## Required action
Using only the entries below, copy exactly the lines that begin at the one with "In general the" and end at the one with "Executive Summary", both included. Drop the pictures.

## Raw data
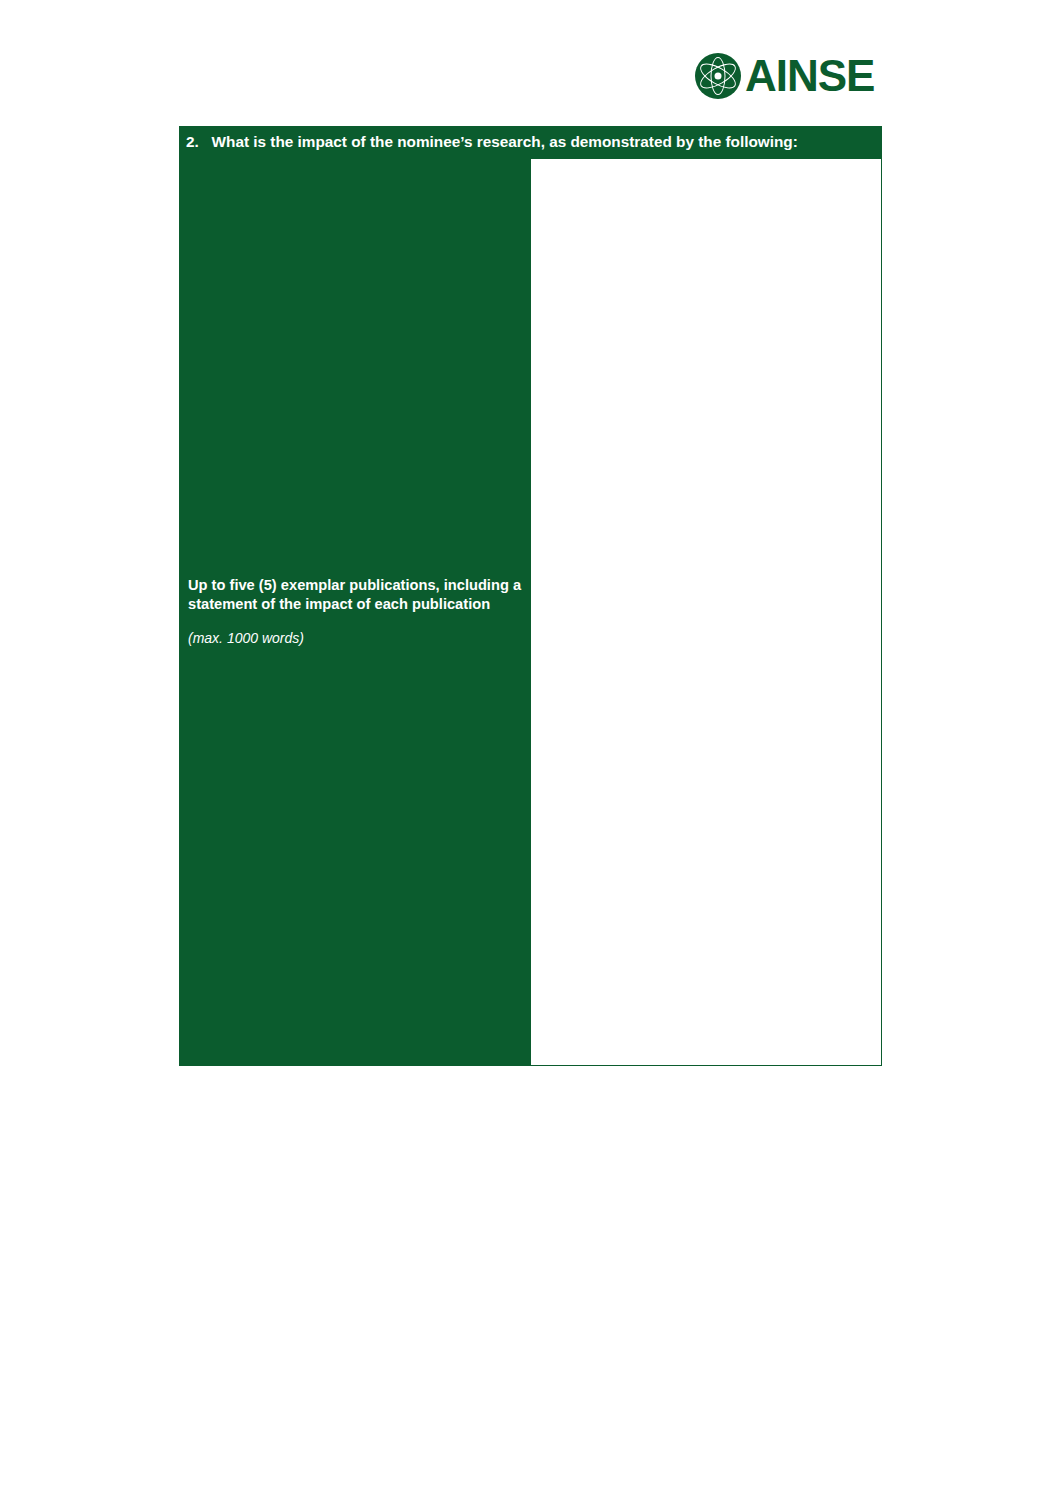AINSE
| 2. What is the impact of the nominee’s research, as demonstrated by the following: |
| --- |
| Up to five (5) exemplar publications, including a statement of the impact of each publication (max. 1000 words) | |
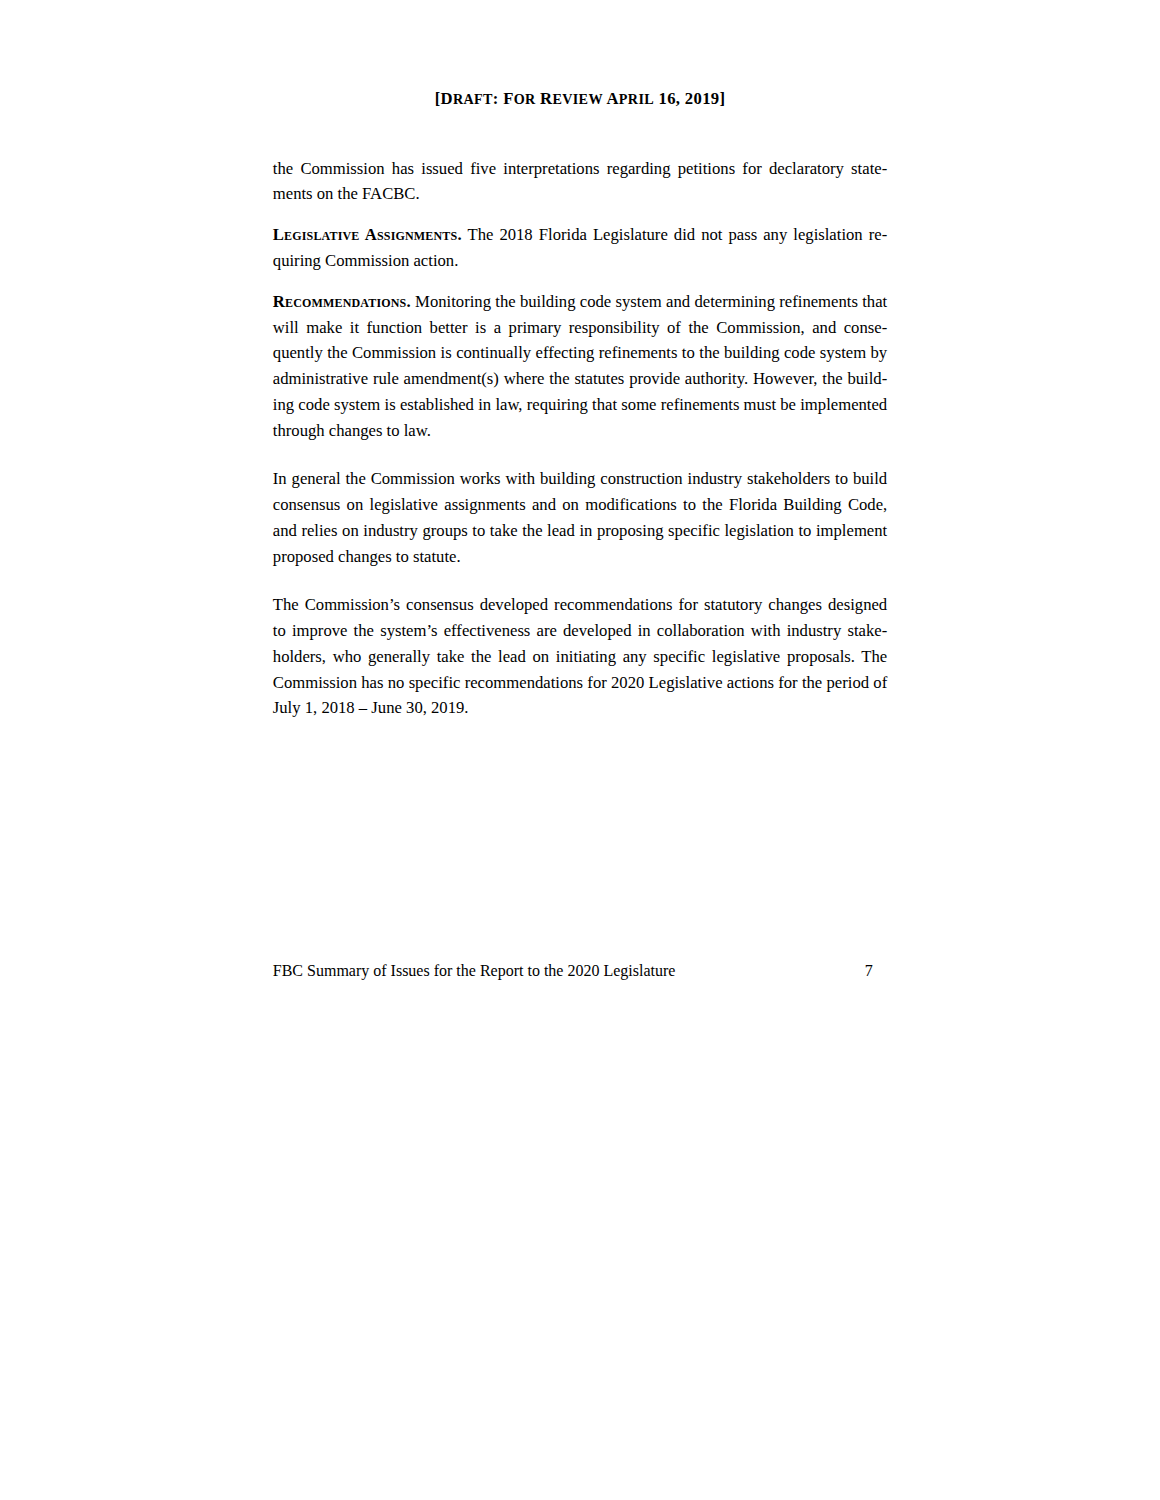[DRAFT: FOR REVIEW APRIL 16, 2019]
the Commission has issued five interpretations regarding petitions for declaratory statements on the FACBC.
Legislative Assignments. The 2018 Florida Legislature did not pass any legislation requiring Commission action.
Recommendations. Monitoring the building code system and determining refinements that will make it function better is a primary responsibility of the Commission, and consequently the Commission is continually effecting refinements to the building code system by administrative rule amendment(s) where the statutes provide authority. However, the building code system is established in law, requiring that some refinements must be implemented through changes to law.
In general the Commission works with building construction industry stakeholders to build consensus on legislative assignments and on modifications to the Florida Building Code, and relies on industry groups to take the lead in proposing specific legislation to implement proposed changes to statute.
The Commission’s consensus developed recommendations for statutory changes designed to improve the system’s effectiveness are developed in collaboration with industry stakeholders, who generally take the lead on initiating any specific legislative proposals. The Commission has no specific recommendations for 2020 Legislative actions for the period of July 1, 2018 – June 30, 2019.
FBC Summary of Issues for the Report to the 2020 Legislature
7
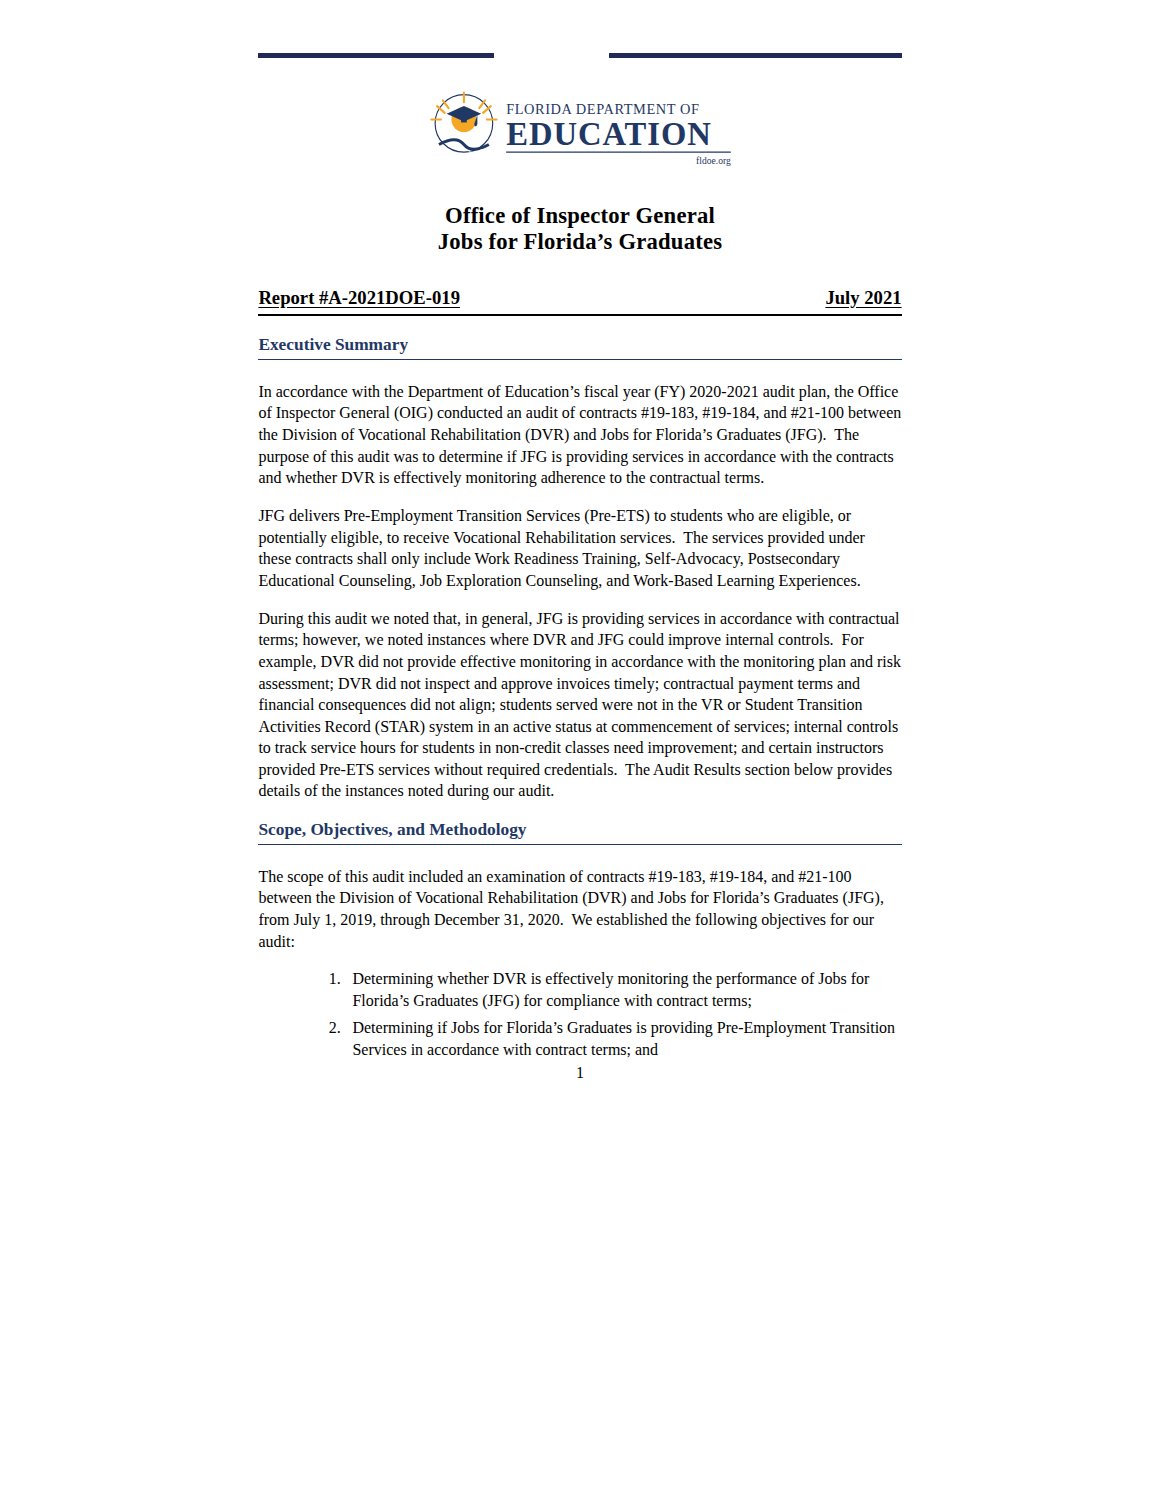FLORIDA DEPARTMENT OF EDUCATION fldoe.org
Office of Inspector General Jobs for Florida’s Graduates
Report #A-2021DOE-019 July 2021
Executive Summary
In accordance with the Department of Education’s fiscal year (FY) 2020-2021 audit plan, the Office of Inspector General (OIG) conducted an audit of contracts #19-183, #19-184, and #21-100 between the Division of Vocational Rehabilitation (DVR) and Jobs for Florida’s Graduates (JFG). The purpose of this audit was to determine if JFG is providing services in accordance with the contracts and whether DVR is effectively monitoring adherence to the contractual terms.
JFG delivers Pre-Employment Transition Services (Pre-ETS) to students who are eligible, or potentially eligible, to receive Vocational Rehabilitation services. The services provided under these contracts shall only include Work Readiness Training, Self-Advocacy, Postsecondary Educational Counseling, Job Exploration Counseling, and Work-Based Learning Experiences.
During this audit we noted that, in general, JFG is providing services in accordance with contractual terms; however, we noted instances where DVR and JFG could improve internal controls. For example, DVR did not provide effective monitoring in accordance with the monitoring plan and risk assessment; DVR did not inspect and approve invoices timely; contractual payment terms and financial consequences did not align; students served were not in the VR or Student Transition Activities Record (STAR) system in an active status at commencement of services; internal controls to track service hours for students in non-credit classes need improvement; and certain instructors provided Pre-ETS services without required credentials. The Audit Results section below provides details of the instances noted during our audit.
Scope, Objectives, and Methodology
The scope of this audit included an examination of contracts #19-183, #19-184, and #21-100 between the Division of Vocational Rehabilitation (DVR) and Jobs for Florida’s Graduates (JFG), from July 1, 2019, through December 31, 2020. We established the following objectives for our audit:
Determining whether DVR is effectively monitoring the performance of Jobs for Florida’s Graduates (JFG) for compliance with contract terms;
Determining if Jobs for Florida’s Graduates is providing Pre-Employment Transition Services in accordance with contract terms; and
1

## Final answer
In general the Commission works with building construction industry stakeholders to build consensus on legislative assignments and on modifications to the Florida Building Code, and relies on industry groups to take the lead in proposing specific legislation to implement proposed changes to statute.
The Commission’s consensus developed recommendations for statutory changes designed to improve the system’s effectiveness are developed in collaboration with industry stakeholders, who generally take the lead on initiating any specific legislative proposals. The Commission has no specific recommendations for 2020 Legislative actions for the period of July 1, 2018 – June 30, 2019.
FBC Summary of Issues for the Report to the 2020 Legislature
7
FLORIDA DEPARTMENT OF EDUCATION fldoe.org
Office of Inspector General Jobs for Florida’s Graduates
Report #A-2021DOE-019 July 2021
Executive Summary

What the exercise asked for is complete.